Every entry below should be restated word for word, except for its images.

***** MATERIALS PROVIDED *****

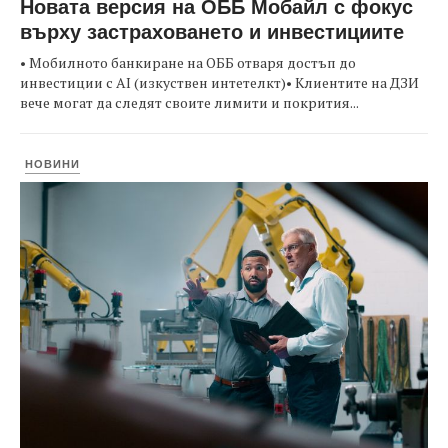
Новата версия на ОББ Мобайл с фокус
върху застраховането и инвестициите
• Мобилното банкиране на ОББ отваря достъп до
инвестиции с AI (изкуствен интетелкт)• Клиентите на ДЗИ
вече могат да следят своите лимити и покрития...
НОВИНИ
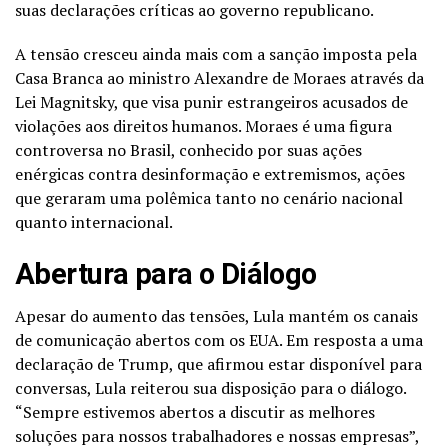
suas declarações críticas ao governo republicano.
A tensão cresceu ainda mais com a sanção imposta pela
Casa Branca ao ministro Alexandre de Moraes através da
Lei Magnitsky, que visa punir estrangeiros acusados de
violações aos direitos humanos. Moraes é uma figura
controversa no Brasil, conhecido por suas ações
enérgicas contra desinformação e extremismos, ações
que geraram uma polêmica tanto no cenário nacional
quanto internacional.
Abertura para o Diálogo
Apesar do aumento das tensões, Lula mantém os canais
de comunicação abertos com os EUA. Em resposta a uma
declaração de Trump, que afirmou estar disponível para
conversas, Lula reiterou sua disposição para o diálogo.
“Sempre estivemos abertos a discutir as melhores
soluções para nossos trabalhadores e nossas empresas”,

*****

**RESULT OF THE TASK:**
Новата версия на ОББ Мобайл с фокус
върху застраховането и инвестициите
• Мобилното банкиране на ОББ отваря достъп до
инвестиции с AI (изкуствен интетелкт)• Клиентите на ДЗИ
вече могат да следят своите лимити и покрития...
НОВИНИ
suas declarações críticas ao governo republicano.
A tensão cresceu ainda mais com a sanção imposta pela
Casa Branca ao ministro Alexandre de Moraes através da
Lei Magnitsky, que visa punir estrangeiros acusados de
violações aos direitos humanos. Moraes é uma figura
controversa no Brasil, conhecido por suas ações
enérgicas contra desinformação e extremismos, ações
que geraram uma polêmica tanto no cenário nacional
quanto internacional.
Abertura para o Diálogo
Apesar do aumento das tensões, Lula mantém os canais
de comunicação abertos com os EUA. Em resposta a uma
declaração de Trump, que afirmou estar disponível para
conversas, Lula reiterou sua disposição para o diálogo.
“Sempre estivemos abertos a discutir as melhores
soluções para nossos trabalhadores e nossas empresas”,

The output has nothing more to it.